In this week’s GOP Presidential debate, candidate Michele Bachmann criticized Texas Governor and presidential candidate Rick Perry for his attempt to mandate the use of Gardasil in his state. Gardasil, manufactured by Merck, is promoted as a preventive treatment against human papillomavirus (HPV), a sexually transmitted virus linked to the development of cervical cancer. Following a public outcry in the state of Texas, the mandate was overturned. Bachmann objected to the mandate for political reasons, but also expressed concerns that any parent might feel about being required to give their child a relatively new vaccine, about possible adverse side effects.
But in at least two news interviews after the debate, Bachmann told reporters Gardasil was linked to mental retardation as a possible side effect. She says she received this information from a parent she spoke with after the debate, whose child had received the Gardasil vaccine. This account left medical experts scratching their heads, as mental retardation is not listed among the adverse events currently reported in connection with Gardasil.
The controversy is leaving many wondering, did Bachmann simply misunderstand the adverse event described to her by a young girl’s distraught mother, or is she trying to sensationalize her story? Perhaps even more importantly, what are the risks associated with Gardasil?
Since Gardasil’s introduction in 2006, the Vaccine Adverse Event Reporting System (VAERS) has received more than 20,000 reports of adverse side effects related to Gardasil. These reports do include serious adverse side effects including Guillain Barre syndrome, lupus, seizures, rheumatoid arthritis, multiple sclerosis, among others. There also have been 92 reported deaths among girls who received the Gardasil vaccine.
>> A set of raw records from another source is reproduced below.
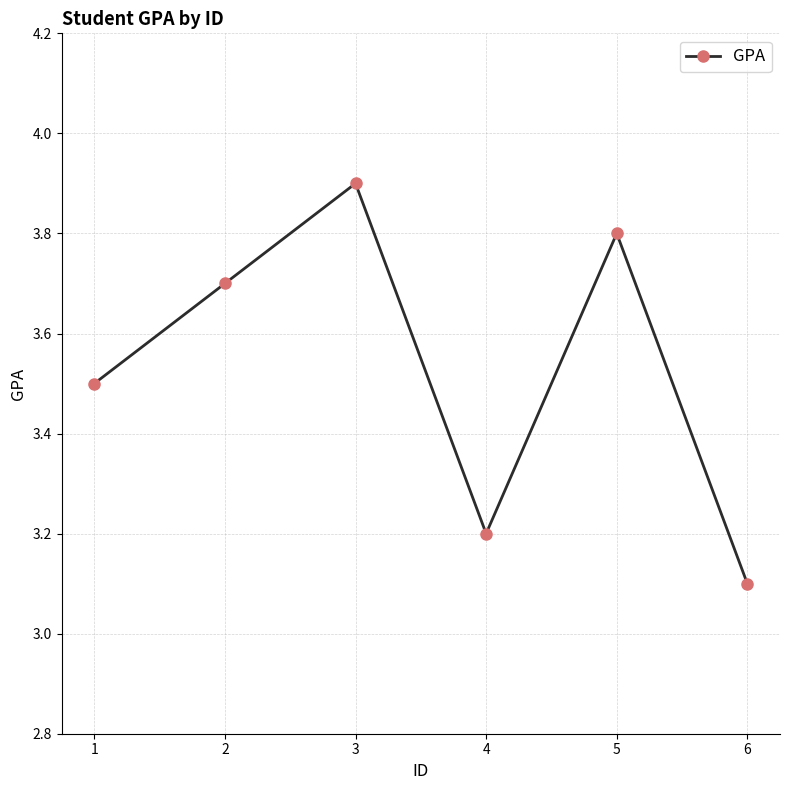

The chart shows a value of 6.0 at 1. True or false?

False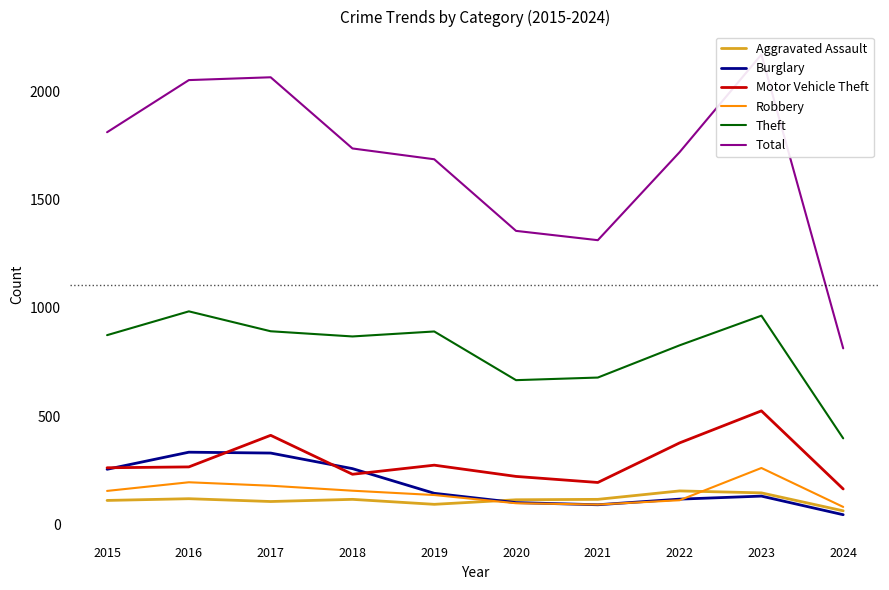

Is it true that Aggravated Assault equals 62 at 2024?

True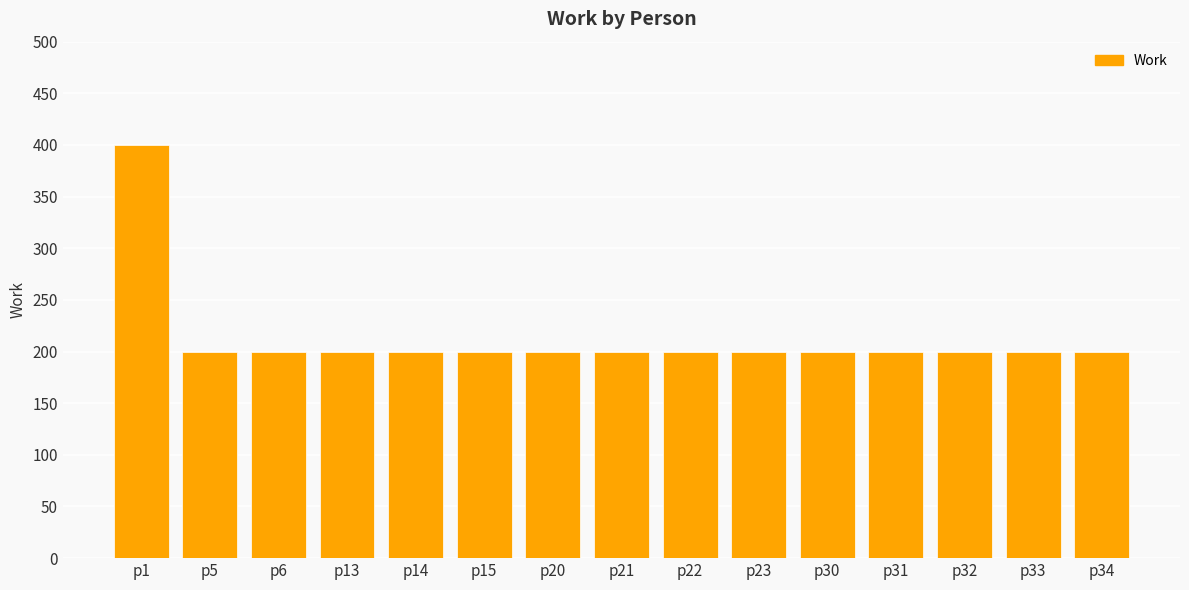

The value at p32 is 200. True or false?

True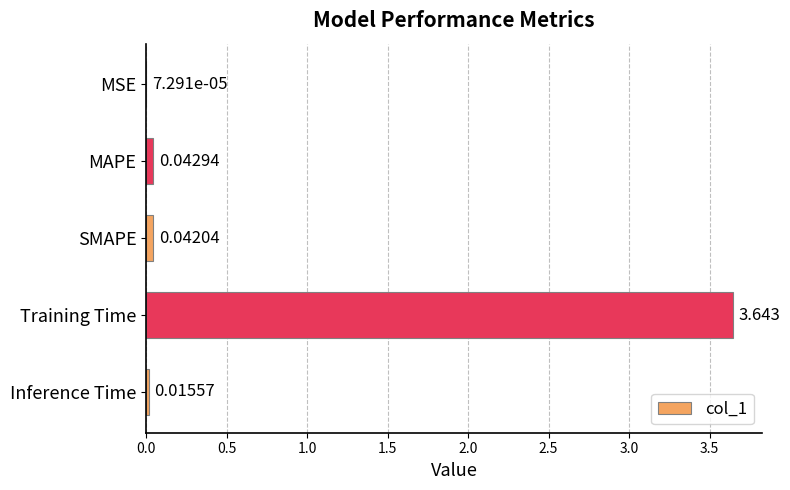

What is the sum of all values?

3.7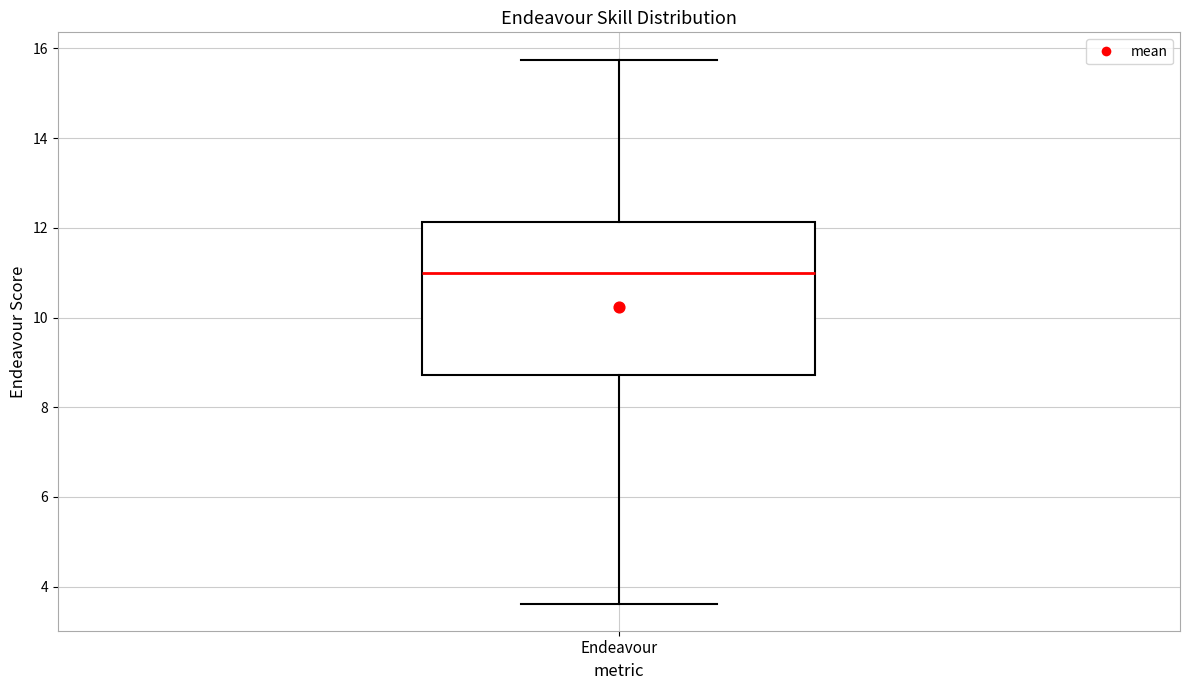

Transcribe this box plot: give where the median line is, the range the box spans, and where the two whiskers end, as read against the y-axis. The values are not printed on the chart, so give them approximately, as read against the axis.

median 11.0, box 8.8 to 12.2, whiskers 3.6 to 15.8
In 2009, Dr. Diane Harper, one of the lead researchers in the development of two HPV vaccines, told an audience of medical professionals that in her opinion Gardasil is actually largely unnecessary. Almost all HPV infections are cleared naturally by the body’s immune system without harmful effect, she pointed out. In fact, Harper says, the rate of cervical cancer in the U.S. is so low, that vaccination is not expected to reduce the rate of cervical cancer in the U.S. at all.
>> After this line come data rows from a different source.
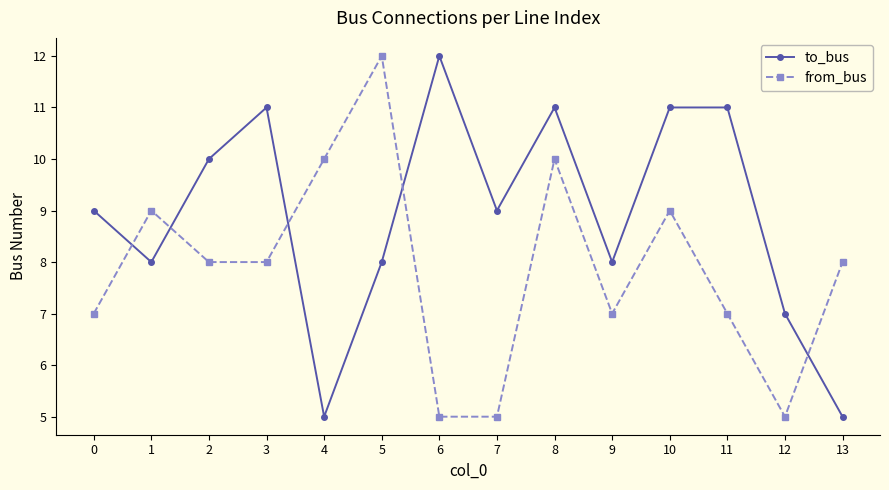

What is the lowest value of the from_bus series?

5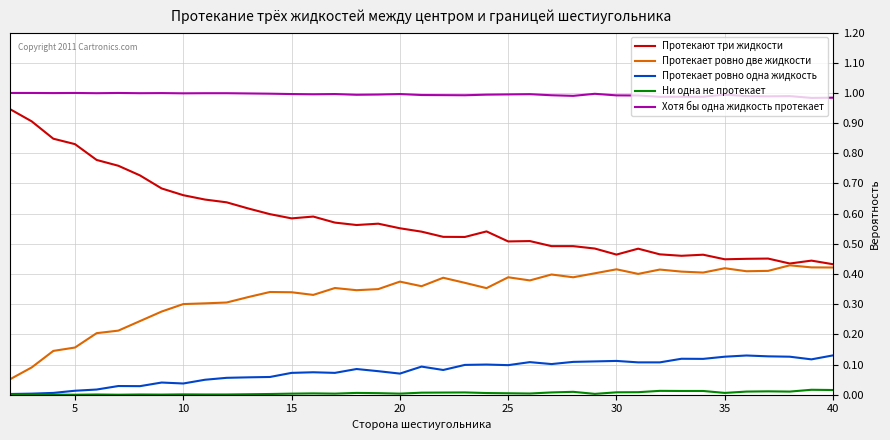

Which series has the largest total across all categories?

Хотя бы одна жидкость протекает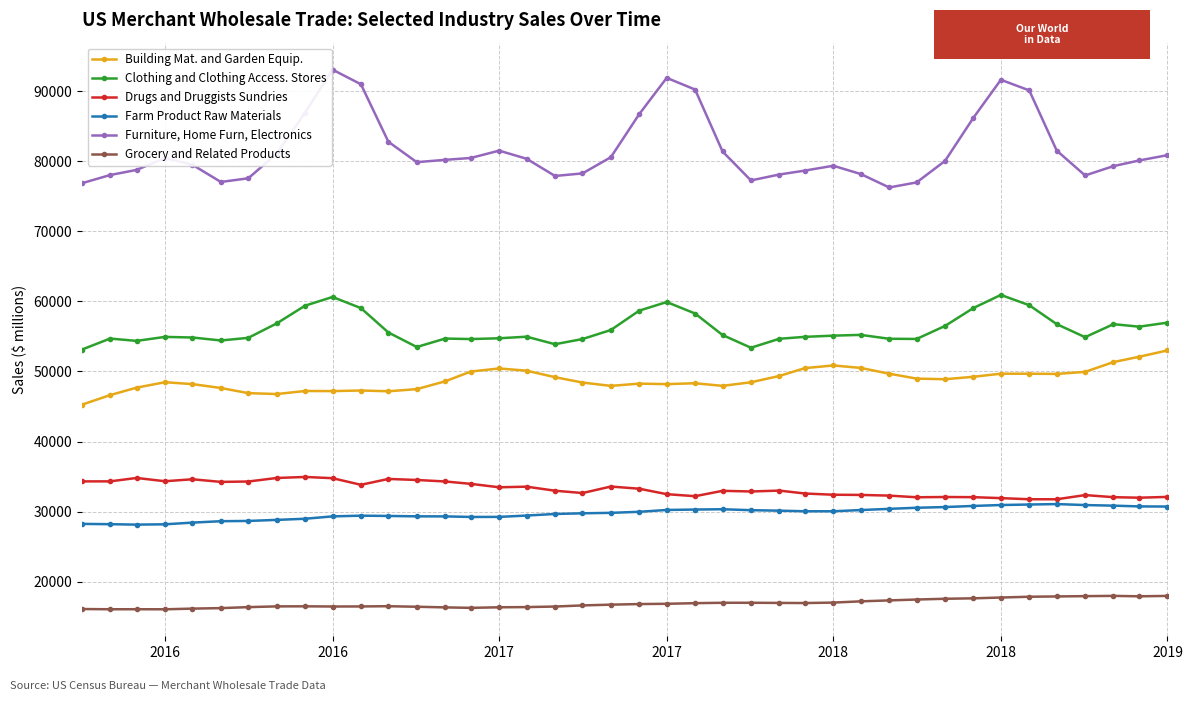

Which series has the largest total across all categories?

Furniture, Home Furn, Electronics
Add to that, the vaccine has not been proven to last more than 5 years. In order for there to be true prevention, the vaccine would have to last a lifetime. For the target audience, 11-12-year-old girls, the vaccine is not likely to last long enough to protect them when they do become sexually active. However, cervical abnormalities that may indicate a risk of cervical cancer are still easily detectable through the use of regular pap smears. And, unlike Gardasil, pap smears have no risk of adverse event and cost only a fraction of the cost of Gardasil.
Despite the questions, by October 2009 the FDA had expanded the use of Gardasil in the U.S., approving it to treat boys and young men ages 9-26 for the prevention of genital warts, throat and anal cancers linked to HPV, as well as to curtail the spread of HPV. The Centers for Disease Control and Prevention (CDC) reports that approximately 32 million doses of the vaccine have been distributed in the United States since about September 2006.
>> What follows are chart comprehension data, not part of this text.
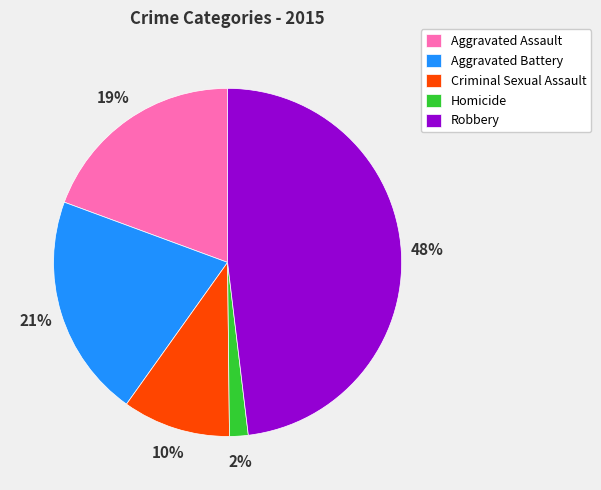

To the nearest percent, what portion does Robbery represent?

48%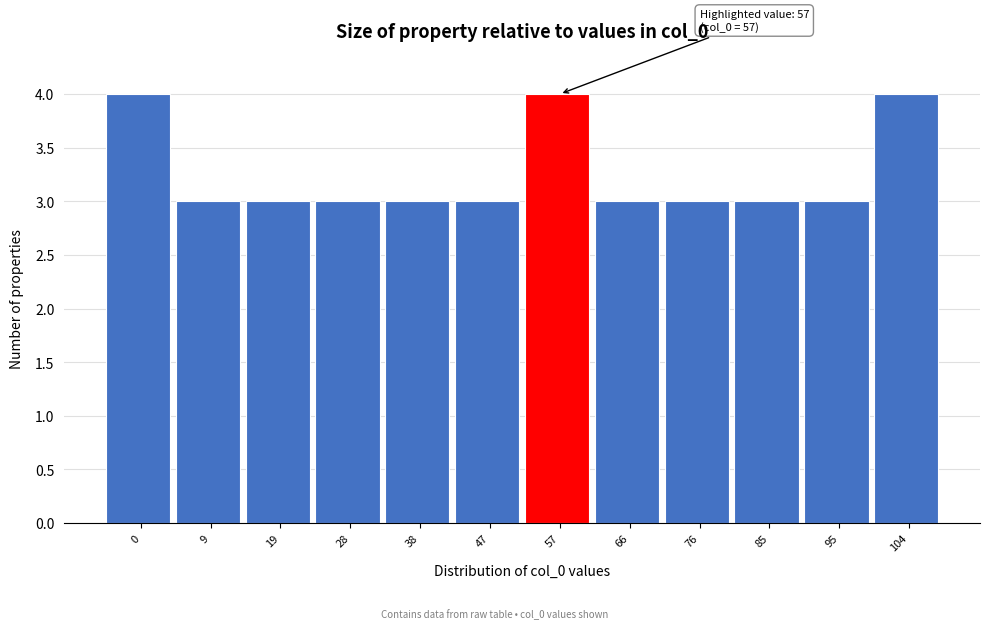

Reading right to left, transcribe all the data shown in this chart.

4	3	3	3	3	4	3	3	3	3	3	4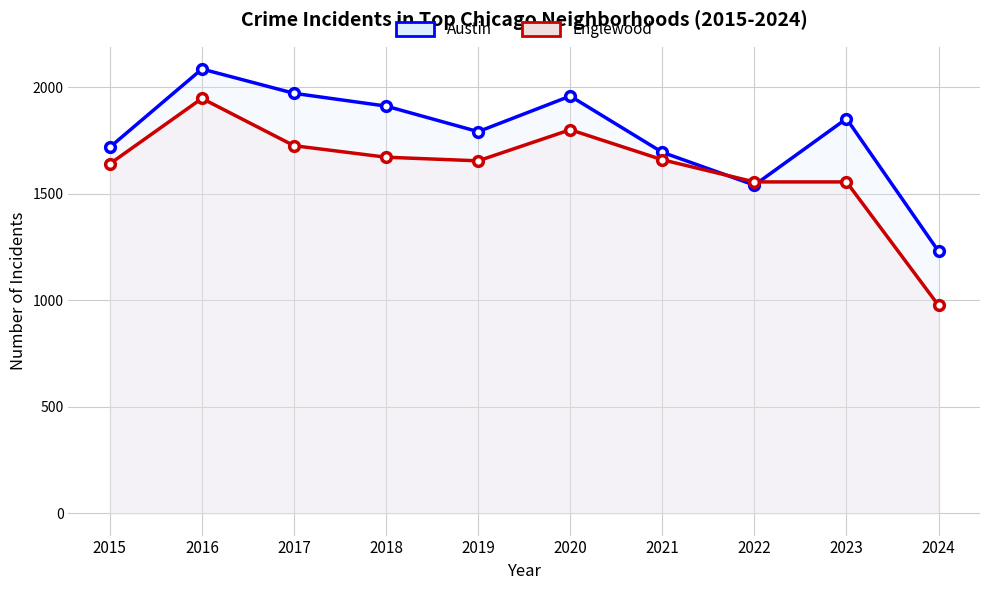

The Austin series shows 1719 at 2015. True or false?

True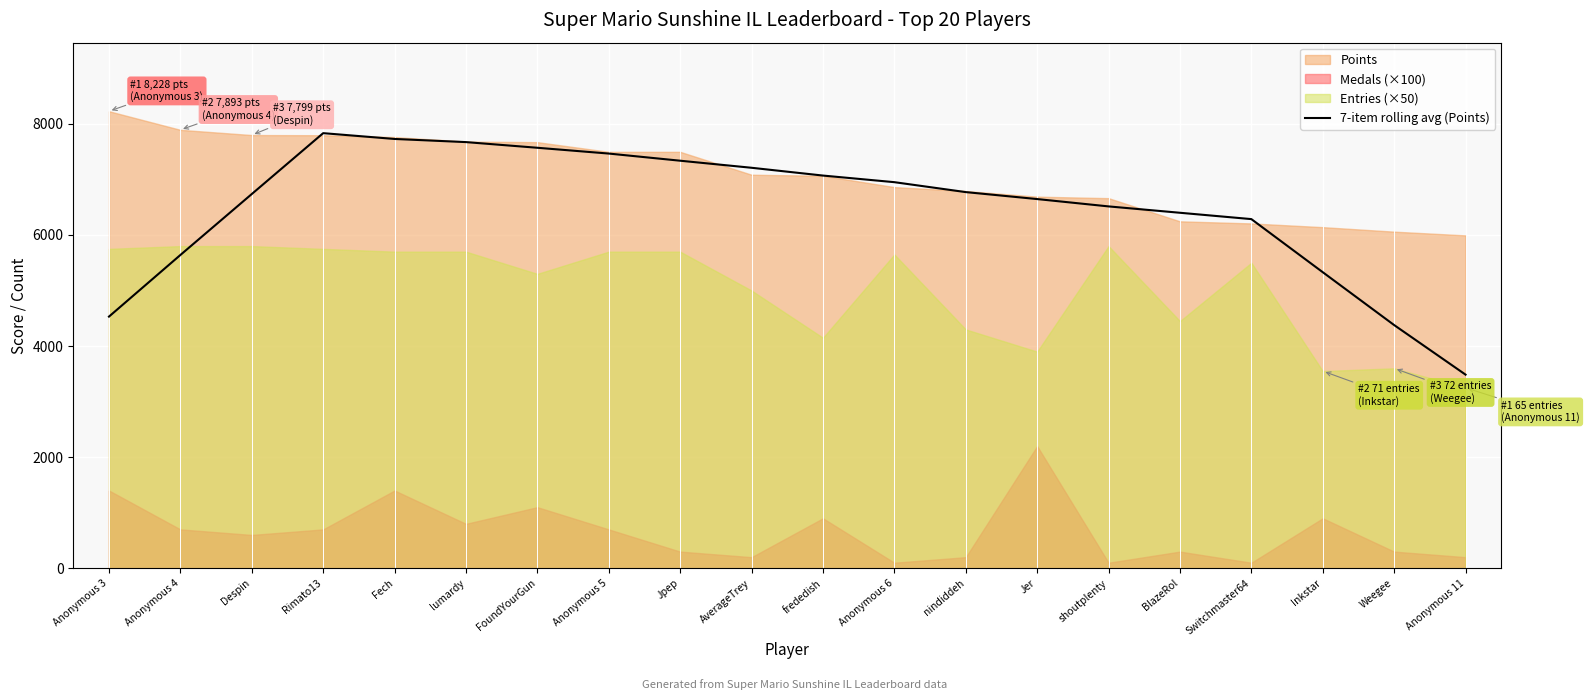

What value does the data have at frededish?

7069.9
Though Michele Bachmann’s attempt to point out the risks of Gardasil may not have been artful, she should be applauded for her attempt to spotlight the problems with Gardasil. Gardasil is a vaccination that is costly, potentially dangerous, and likely ineffective at preventing cancer. The cost and the risk of injury far outweigh any benefits. Rather than encouraging vaccination, the wiser course would be to proceed with great caution in the vaccination of young girls and boys.